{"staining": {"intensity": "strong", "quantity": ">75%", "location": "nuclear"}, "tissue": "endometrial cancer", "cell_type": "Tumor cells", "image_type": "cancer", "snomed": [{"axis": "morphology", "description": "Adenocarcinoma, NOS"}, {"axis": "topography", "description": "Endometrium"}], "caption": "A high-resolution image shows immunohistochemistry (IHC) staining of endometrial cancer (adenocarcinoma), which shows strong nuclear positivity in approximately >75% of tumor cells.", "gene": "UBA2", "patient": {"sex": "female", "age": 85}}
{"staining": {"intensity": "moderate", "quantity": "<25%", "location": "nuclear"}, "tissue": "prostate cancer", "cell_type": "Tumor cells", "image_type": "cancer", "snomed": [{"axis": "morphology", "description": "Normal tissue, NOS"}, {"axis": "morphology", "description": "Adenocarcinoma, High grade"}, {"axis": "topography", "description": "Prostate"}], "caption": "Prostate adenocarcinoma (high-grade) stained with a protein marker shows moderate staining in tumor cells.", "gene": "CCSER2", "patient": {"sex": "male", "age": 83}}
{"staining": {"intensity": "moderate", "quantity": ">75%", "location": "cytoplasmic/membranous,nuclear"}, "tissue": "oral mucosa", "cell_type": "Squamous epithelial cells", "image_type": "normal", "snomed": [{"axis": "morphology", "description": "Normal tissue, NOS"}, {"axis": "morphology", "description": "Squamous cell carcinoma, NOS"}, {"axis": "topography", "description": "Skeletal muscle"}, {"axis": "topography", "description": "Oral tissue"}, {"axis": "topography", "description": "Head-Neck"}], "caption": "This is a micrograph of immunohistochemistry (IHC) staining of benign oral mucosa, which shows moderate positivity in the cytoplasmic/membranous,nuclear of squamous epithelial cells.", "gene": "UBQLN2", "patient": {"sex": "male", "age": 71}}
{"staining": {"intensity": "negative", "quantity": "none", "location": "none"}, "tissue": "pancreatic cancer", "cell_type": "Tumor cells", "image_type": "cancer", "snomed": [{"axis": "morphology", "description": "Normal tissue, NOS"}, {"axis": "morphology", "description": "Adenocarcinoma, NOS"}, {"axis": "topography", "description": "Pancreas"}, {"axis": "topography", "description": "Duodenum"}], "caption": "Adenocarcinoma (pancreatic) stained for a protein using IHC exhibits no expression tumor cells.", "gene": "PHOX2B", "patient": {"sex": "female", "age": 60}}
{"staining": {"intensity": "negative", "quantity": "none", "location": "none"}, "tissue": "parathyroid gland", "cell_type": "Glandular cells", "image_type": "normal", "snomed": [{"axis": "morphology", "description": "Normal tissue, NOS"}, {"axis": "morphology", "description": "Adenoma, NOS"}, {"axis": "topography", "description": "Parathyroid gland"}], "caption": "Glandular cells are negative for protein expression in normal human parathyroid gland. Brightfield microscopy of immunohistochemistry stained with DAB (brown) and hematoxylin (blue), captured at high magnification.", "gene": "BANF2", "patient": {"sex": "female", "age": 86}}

Problem requirements.
Exactly as they appear above, transcribe the records in full.

Solution below.
{"staining": {"intensity": "strong", "quantity": ">75%", "location": "nuclear"}, "tissue": "endometrial cancer", "cell_type": "Tumor cells", "image_type": "cancer", "snomed": [{"axis": "morphology", "description": "Adenocarcinoma, NOS"}, {"axis": "topography", "description": "Endometrium"}], "caption": "A high-resolution image shows immunohistochemistry (IHC) staining of endometrial cancer (adenocarcinoma), which shows strong nuclear positivity in approximately >75% of tumor cells.", "gene": "UBA2", "patient": {"sex": "female", "age": 85}}
{"staining": {"intensity": "moderate", "quantity": "<25%", "location": "nuclear"}, "tissue": "prostate cancer", "cell_type": "Tumor cells", "image_type": "cancer", "snomed": [{"axis": "morphology", "description": "Normal tissue, NOS"}, {"axis": "morphology", "description": "Adenocarcinoma, High grade"}, {"axis": "topography", "description": "Prostate"}], "caption": "Prostate adenocarcinoma (high-grade) stained with a protein marker shows moderate staining in tumor cells.", "gene": "CCSER2", "patient": {"sex": "male", "age": 83}}
{"staining": {"intensity": "moderate", "quantity": ">75%", "location": "cytoplasmic/membranous,nuclear"}, "tissue": "oral mucosa", "cell_type": "Squamous epithelial cells", "image_type": "normal", "snomed": [{"axis": "morphology", "description": "Normal tissue, NOS"}, {"axis": "morphology", "description": "Squamous cell carcinoma, NOS"}, {"axis": "topography", "description": "Skeletal muscle"}, {"axis": "topography", "description": "Oral tissue"}, {"axis": "topography", "description": "Head-Neck"}], "caption": "This is a micrograph of immunohistochemistry (IHC) staining of benign oral mucosa, which shows moderate positivity in the cytoplasmic/membranous,nuclear of squamous epithelial cells.", "gene": "UBQLN2", "patient": {"sex": "male", "age": 71}}
{"staining": {"intensity": "negative", "quantity": "none", "location": "none"}, "tissue": "pancreatic cancer", "cell_type": "Tumor cells", "image_type": "cancer", "snomed": [{"axis": "morphology", "description": "Normal tissue, NOS"}, {"axis": "morphology", "description": "Adenocarcinoma, NOS"}, {"axis": "topography", "description": "Pancreas"}, {"axis": "topography", "description": "Duodenum"}], "caption": "Adenocarcinoma (pancreatic) stained for a protein using IHC exhibits no expression tumor cells.", "gene": "PHOX2B", "patient": {"sex": "female", "age": 60}}
{"staining": {"intensity": "negative", "quantity": "none", "location": "none"}, "tissue": "parathyroid gland", "cell_type": "Glandular cells", "image_type": "normal", "snomed": [{"axis": "morphology", "description": "Normal tissue, NOS"}, {"axis": "morphology", "description": "Adenoma, NOS"}, {"axis": "topography", "description": "Parathyroid gland"}], "caption": "Glandular cells are negative for protein expression in normal human parathyroid gland. Brightfield microscopy of immunohistochemistry stained with DAB (brown) and hematoxylin (blue), captured at high magnification.", "gene": "BANF2", "patient": {"sex": "female", "age": 86}}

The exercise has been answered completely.